These theologians were drenched in anti-Semitism. For example, throughout the whole of the Nazi era, Kittel's writings, Erickson has determined, "correspond to and support Nazi politics, including all of the policies on the Jewish question, with the possible exception of genocide," but one is led to wonder. He never spoke out against extermination. Indeed, he actually propounded what was purported to be a theologically solid Christian justification for the oppression of the Jews, whom he referred to as "refuse."

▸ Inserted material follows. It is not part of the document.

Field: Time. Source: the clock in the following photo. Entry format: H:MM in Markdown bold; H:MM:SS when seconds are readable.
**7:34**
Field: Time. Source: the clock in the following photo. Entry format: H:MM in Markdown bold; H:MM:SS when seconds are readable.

Kittel discusses what he deems to be the only four options for dealing with the Jews. He rejects extermination but not at all because of humanitarian motivation but because he thinks it does not work. In fact, he warns against "so-called" Christian sensitivity, saying the faith is not weak sentimentality but a strong, principled anti-Jewish force. His solution is to strip Jews of German citizenship and make them "guests." He would deprive them of civil rights, debar them from the professions, keep them from marrying Germans, prohibit them from teaching Germans, and impose on them other disadvantages and hardships.
All this still gives only a meager sample of the abominations these men spawned. Erickson concludes that they "were not isolated or eccentric individuals .E.E.E. Their assumptions, their concerns, and their conclusions represent a position that must have been common to many professors, theologians and pastors in Germany. They were not extremists." The largest middle group in the churches, Erickson observes, "probably held views resembling those of Kittel, Althaus, and Hirsch."

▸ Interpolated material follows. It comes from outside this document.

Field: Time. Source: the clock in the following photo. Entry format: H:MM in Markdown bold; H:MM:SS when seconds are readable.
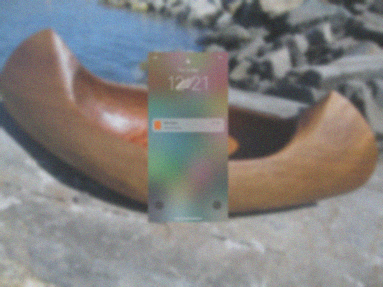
**12:21**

From one fact alone, noted by Richard Grunberger, and confirmed by numerous historians, it is possible to learn that the Protestant churches remained shrouded in silence while the Nazis were massively tormenting, torturing, imprisoning, deporting, enslaving and killing the Jews: "The Confessional Church of Prussia was the only Christian body in the twelve-year history of the Third Reich to protest publicly against the unspeakable outrages inflicted upon the Jews."
The other extreme has been noted by the historians Rubenstein and Roth: "Of all the churches of Europe during the period 1933-45, none was as silent or as indifferent to the known fate of the Jews, when it did not actively support National Socialist antisemitic politics, as was the German Lutheran Church."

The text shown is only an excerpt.